原発事故を教訓に、強固な安全性の確保を
福島原発事故で明らかになったのは、今思えば当然のことですが、「絶対安全な技術はない。」と言うことであり、「原子力には大きなリスクがある。」と言うことです。原子力規制委員会の新基準が出来た今、原発の再稼働に際してはこの基準への合致を厳格に審査するのみならず、不断の努力で、日々の適正な運営と、更なる安全の確保に、電力会社、国を挙げて、一丸となって取り組むべきものと思います。
エネルギーは、「安全の確保」と「量の確保」を両立すべき
その一方で、東日本大震災以来散見される、「原発即時撤廃」「全て代替エネルギーにする。
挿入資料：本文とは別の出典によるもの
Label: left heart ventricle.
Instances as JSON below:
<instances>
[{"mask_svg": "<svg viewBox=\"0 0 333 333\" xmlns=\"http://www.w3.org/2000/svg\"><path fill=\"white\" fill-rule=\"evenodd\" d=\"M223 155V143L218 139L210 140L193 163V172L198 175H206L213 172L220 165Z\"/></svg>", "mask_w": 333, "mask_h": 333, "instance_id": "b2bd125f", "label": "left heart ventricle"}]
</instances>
」といった極端な意見には、私は率直に、賛成しかねます。
震災前、原子力発電は日本の電力需要の1/3を賄っていました。対して代替エネルギーは、日本の電力需要の1%未満にすぎません。現在は外国から原油や天然ガスを輸入して火力で賄っていますが、それは、円高や(今なお日本の円は歴史的に見れば高い水準にあります)、世界経済の停滞によるエネルギー需要の低下に助けられた面が大きく、今後の化石燃料の枯渇や、新興国でエネルギー需要が爆発的に増大することがほぼ確実であることを考えると、これからも同じように石油燃料を確保できるという保証はまったくなく、近い将来エネルギーの需給はひっ迫すると考えるのが、正しいのではないかと思います。
エネルギーは、国民生活を動かす最も根源的なものであり、私たちは、「エネルギーの安全」と同時に、「エネルギーの量の確保」を考え、両者を両立させるべきなのです。
未来の技術、未来の状況は、誰にもわかりません。私たちの科学技術を信じて、より良いエネルギーの未来を作りましょう。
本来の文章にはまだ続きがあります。